Stacy Keach: Yes. There are very few of them left, but it is wonderful, yeah. We have fun, and that radiates from Matt. He’s so great with everybody. Well, and he’s been doing this for a while and he really … he knows his way around comedy, and he knows his way around people. He’s so good to the crew, to everybody, whether it’s the caterer or the guest star.
I mean, he is just so good to everybody. And he makes everybody feel good. And yes, we’re just praying to God that we’ll be able to get back before too long. I have a feeling … It’s hard to know when groups of people are going to be able to come together again, whether in sporting events, or theater, or movies, or churches. It is tough. It’s tough, but we’ll get through it. We will get through it.
M&C: What have you been watching, or reading, or playing, or listening to as kind of a reprieve from doing all this stay at home business?
Stacy Keach: When Homeland first came out, everyone was raving about it, and I didn’t go near it. I didn’t watch it. Thank God, I’m watching it now. I’m totally hooked. My wife and I are just… that’s our nightly meal, Homeland. Yeah.
I’m a keyboard guy, and I play a lot of music, and I reach out to my pals, my friends. I work out on my stationary bike in my bedroom, and try and stay in shape, and take a walk around the block. Yeah.
M&C: For you and your wife, what’s on the top of your to-do list once this COVID-19 business is… we got the green light to go out?
Stacy Keach: Well, my wife just became a certified yoga teacher. She’s been doing yoga for 35… 40 years. But she finally got a Yoga Works teaching certificate just before this all happened. And I, just before this all happened, did an L.A. Theater Works production of Mary Shelley’s Frankenstein, a radio adaptation, playing the Creature. And that’ll be on the air, coming up pretty soon.
And I’m so lucky. I just literally stepped off the plane, having finished a guest spot with Tom Selleck on Blue Bloods, where I played the Archbishop and all s**t hits the fan. So that’s coming on. It’ll be on the air soon.
And I’ve been very excited about the possibility of a whole new form. Zoom theater. Zoom theater. Yes, we’re going to do a production of King Lear, as a matter of fact, on Shakespeare’s birthday, on April 23rd, for a charity, a church in the east organized by a wonderful actor, Jerry Sloan.
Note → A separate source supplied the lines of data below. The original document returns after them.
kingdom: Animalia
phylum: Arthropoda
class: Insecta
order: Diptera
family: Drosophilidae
It’s a non-profit and we will raise money for food for the homeless.
But I’m excited about it. I mean, I think we’re breaking some new ground here. I can envision a Zoom repertory theater, where you can do plays. It depends on how long we stay home. Actors need to work.
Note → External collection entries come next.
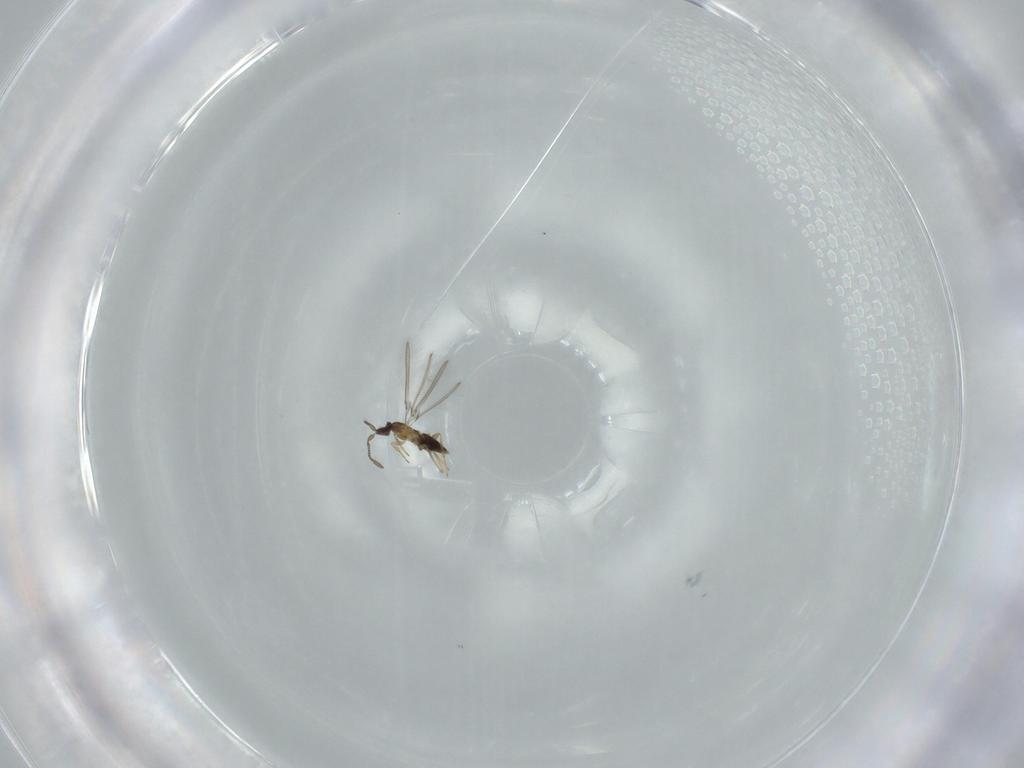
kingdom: Animalia
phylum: Arthropoda
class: Insecta
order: Hymenoptera
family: Mymaridae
M&C: This Thursday on Man With A Plan there is a very important episode for your character. What is Joe facing on Man With A Plan?
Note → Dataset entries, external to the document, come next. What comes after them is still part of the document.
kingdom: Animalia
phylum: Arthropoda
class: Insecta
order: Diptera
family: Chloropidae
Stacy Keach: Joe has a secret, and he’s keeping this secret from everybody, including Adam. And he finally lets the cat out of the bag, because he wants Adam to cover for him where he was last night. Well, it turns out… I can’t give it away, but he’s hiding something. And he ends up in the hospital.
And so, it’s a very important episode for Joe, and that’s on this Thursday night. It’s not heavy, but there’s an emotional tug. There’s a reason why he’s been keeping the secret, and it turned out to be a very positive reason. A good reason. He didn’t want to worry his wife.
Man With A Plan airs Thursday at 8:31/7:31c on CBS.